Ivan Sergeyevich Zlobin (Иван Сергеевич Злобин; born 7 March 1997) is a Russian professional footballer who plays for Portuguese club Famalicão as a goalkeeper.

==Club career==
===Early career===
Born in Tyumen in Siberia, Zlobin began playing at hometown club FC Tyumen from the age of six. After impressing in a youth tournament at 12, he was approached by the Konoplyov football academy, Lokomotiv Moscow and Krasnodar, and opted for the first of those. When Roman Abramovich withdrew funding from the Tolyatti-based centre, Zlobin moved to CSKA Moscow. Though second choice to Ilya Pomazun, he won all five league games he played (conceding only one goal) and defeated Bayern Munich in the UEFA Youth League. Injuries removed him from play in early 2015.

Zlobin joined Portuguese club União de Leiria in October 2015, aged 18. He was one of several Eastern European players transferred to the club by agent and investor Alexander Tolstikov.

===Benfica===
In January 2016, Zlobin was loaned out to Benfica, where he played for their under-19 team before signing a permanent five-year contract on 25 June that year. On 28 November, he made his professional debut with the reserve team as a starter in a 1–0 home loss to Fafe in LigaPro. In his first season, he was second-choice to André Ferreira, but still trained with the first team, where manager Rui Vitória likened him to Lev Yashin.

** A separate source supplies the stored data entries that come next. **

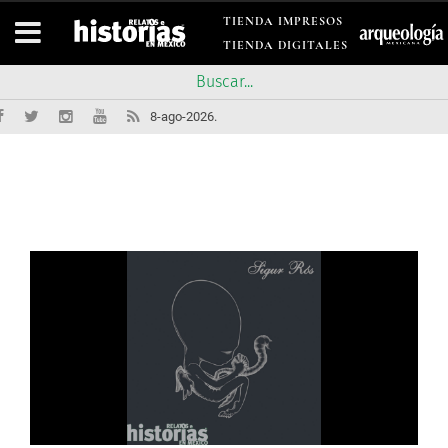
TIENDA IMPRESOS
TIENDA DIGITALES
8-ago-2026.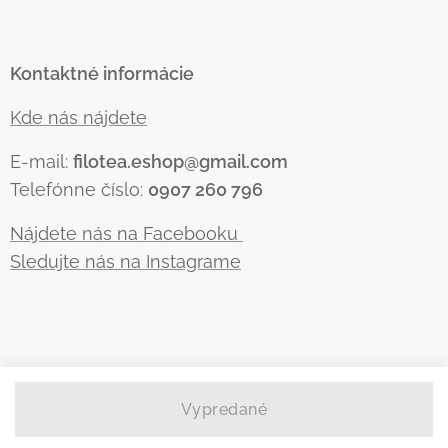
Kontaktné informácie
Kde nás nájdete
E-mail:
filotea.eshop@gmail.com
Telefónne číslo:
0907 260 796
Nájdete nás na Facebooku
Sledujte nás na Instagrame
Vypredané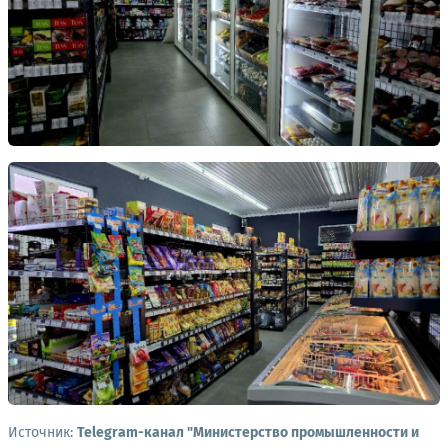
Источник:
Telegram-канал "Министерство промышленности и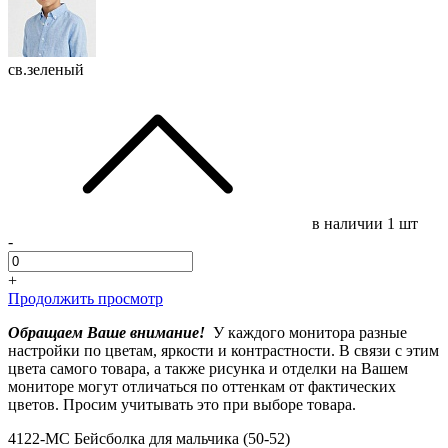
св.зеленый
в наличии
1 шт
-
+
Продолжить просмотр
Обращаем Ваше внимание!
У каждого монитора разные
настройки по цветам, яркости и контрастности. В связи с этим
цвета самого товара, а также рисунка и отделки на Вашем
мониторе могут отличаться по оттенкам от фактических
цветов. Просим учитывать это при выборе товара.
4122-МС Бейсболка для мальчика (50-52)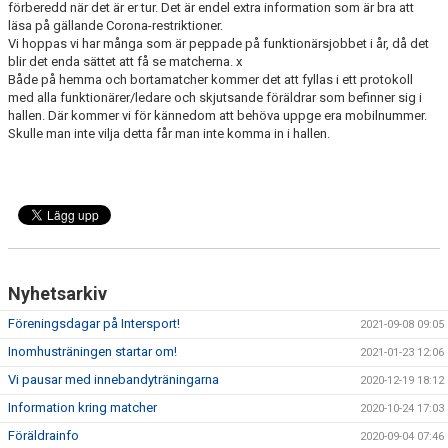
förberedd när det är er tur. Det är endel extra information som är bra att
BILDGALLERI
läsa på gällande Corona-restriktioner.
Vi hoppas vi har många som är peppade på funktionärsjobbet i år, då det
DOKUMENT
blir det enda sättet att få se matcherna. x
Både på hemma och bortamatcher kommer det att fyllas i ett protokoll
med alla funktionärer/ledare och skjutsande föräldrar som befinner sig i
KONTAKT
hallen. Där kommer vi för kännedom att behöva uppge era mobilnummer.
Skulle man inte vilja detta får man inte komma in i hallen.
MATCHER
Nyhetsarkiv
Föreningsdagar på Intersport!
2021-09-08 09:05
Inomhusträningen startar om!
2021-01-23 12:06
Vi pausar med innebandyträningarna
2020-12-19 18:12
Information kring matcher
2020-10-24 17:03
Föräldrainfo
2020-09-04 07:46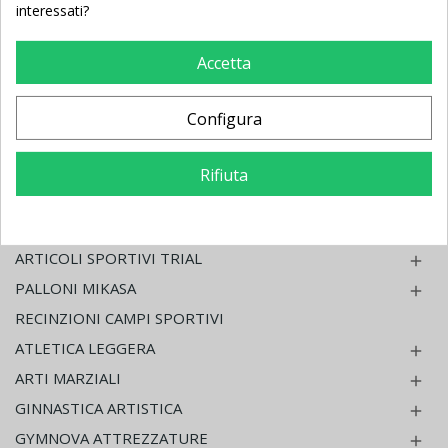
interessati?
PALLAVOLO ACCESSORI

BADMINTON IMPIANTI E ACCESSORI
Accetta
PADEL
TENNIS

Configura
BEACH TENNIS

PALLAMANO

Rifiuta
RUGBY PORTE E ACCESSORI

TABELLONI ELETTRONICI

ARTICOLI SPORTIVI TRIAL

PALLONI MIKASA

RECINZIONI CAMPI SPORTIVI
ATLETICA LEGGERA

ARTI MARZIALI

GINNASTICA ARTISTICA

GYMNOVA ATTREZZATURE
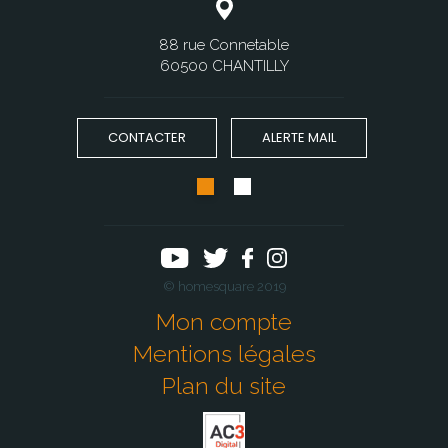
88 rue Connetable
60500 CHANTILLY
CONTACTER
ALERTE MAIL
© homesquare 2019
Mon compte
Mentions légales
Plan du site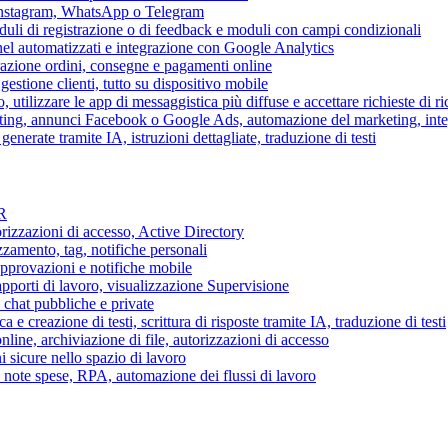
 Instagram, WhatsApp o Telegram
duli di registrazione o di feedback e moduli con campi condizionali
nel automatizzati e integrazione con Google Analytics
razione ordini, consegne e pagamenti online
gestione clienti, tutto su dispositivo mobile
o, utilizzare le app di messaggistica più diffuse e accettare richieste di r
eting, annunci Facebook o Google Ads, automazione del marketing, in
generate tramite IA, istruzioni dettagliate, traduzione di testi
HR
torizzazioni di accesso, Active Directory
zamento, tag, notifiche personali
approvazioni e notifiche mobile
apporti di lavoro, visualizzazione Supervisione
chat pubbliche e private
 e creazione di testi, scrittura di risposte tramite IA, traduzione di testi
ne, archiviazione di file, autorizzazioni di accesso
i sicure nello spazio di lavoro
ni, note spese, RPA, automazione dei flussi di lavoro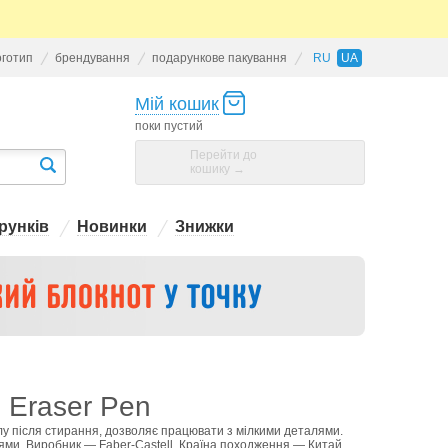
оготип
брендування
подарункове пакування
RU
UA
Мій кошик
поки пустий
Перейти до
кошику →
рунків
Новинки
Знижки
я Eraser Pen
илу після стирання, дозволяє працювати з мілкими деталями.
ми. Виробник — Faber-Castell. Країна походження — Китай.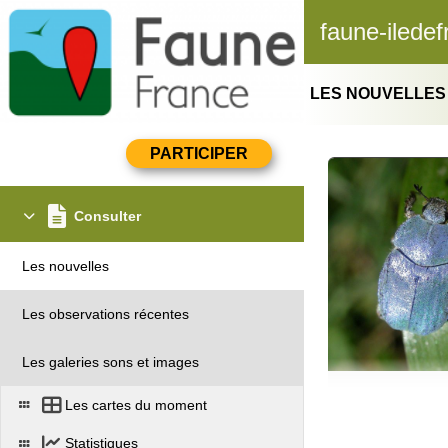
faune-iledef
LES NOUVELLES
Consulter
Les nouvelles
Les observations récentes
Les galeries sons et images
Les cartes du moment
Statistiques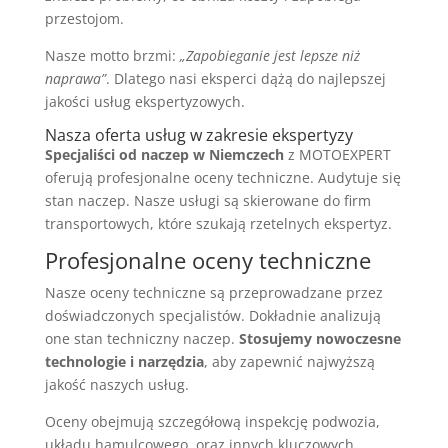
przestojom.
Nasze motto brzmi:
„Zapobieganie jest lepsze niż
naprawa”
. Dlatego nasi eksperci dążą do najlepszej
jakości usług ekspertyzowych.
Nasza oferta usług w zakresie ekspertyzy
Specjaliści od naczep w Niemczech
z MOTOEXPERT
oferują profesjonalne oceny techniczne. Audytuje się
stan naczep. Nasze usługi są skierowane do firm
transportowych, które szukają rzetelnych ekspertyz.
Profesjonalne oceny techniczne
Nasze oceny techniczne są przeprowadzane przez
doświadczonych specjalistów. Dokładnie analizują
one stan techniczny naczep.
Stosujemy nowoczesne
technologie i narzędzia
, aby zapewnić najwyższą
jakość naszych usług.
Oceny obejmują szczegółową inspekcję podwozia,
układu hamulcowego, oraz innych kluczowych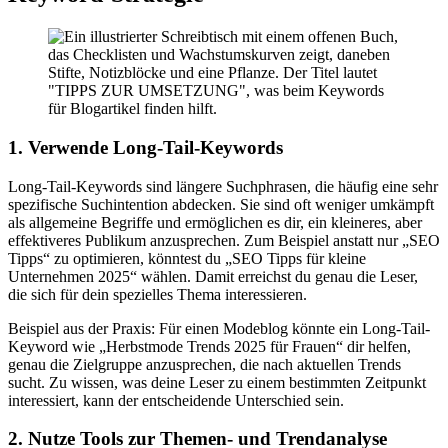
1. Verwende Long-Tail-Keywords
Long-Tail-Keywords sind längere Suchphrasen, die häufig eine sehr
spezifische Suchintention abdecken. Sie sind oft weniger umkämpft
als allgemeine Begriffe und ermöglichen es dir, ein kleineres, aber
effektiveres Publikum anzusprechen. Zum Beispiel anstatt nur „SEO
Tipps“ zu optimieren, könntest du „SEO Tipps für kleine
Unternehmen 2025“ wählen. Damit erreichst du genau die Leser,
die sich für dein spezielles Thema interessieren.
Beispiel aus der Praxis: Für einen Modeblog könnte ein Long-Tail-
Keyword wie „Herbstmode Trends 2025 für Frauen“ dir helfen,
genau die Zielgruppe anzusprechen, die nach aktuellen Trends
sucht. Zu wissen, was deine Leser zu einem bestimmten Zeitpunkt
interessiert, kann der entscheidende Unterschied sein.
2. Nutze Tools zur Themen- und Trendanalyse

On 29 January 2019, Zlobin was called to the bench for Benfica's 5–1 home Primeira Liga win over Boavista, as regular back-up Mile Svilar was injured. Three days later he was promoted to the club's main team, alongside three other reserve players. He made his first-team debut in a goalless home draw to Vitória de Guimarães in the Taça da Liga on 25 September.

===Famalicão===
Zlobin signed for fellow top-flight club Famalicão on 22 August 2020, on a five-year deal. He made his debut in the season opener on 18 September, a 5–1 home loss to his previous club. Brazilian Luiz Júnior then took his place as the starting goalkeeper.

On 26 February 2022, two days after the Russian invasion of Ukraine, Zlobin posed for photographs at the Estádio Municipal 22 de Junho in Vila Nova de Famalicão with a Ukrainian fan and the flag of Ukraine.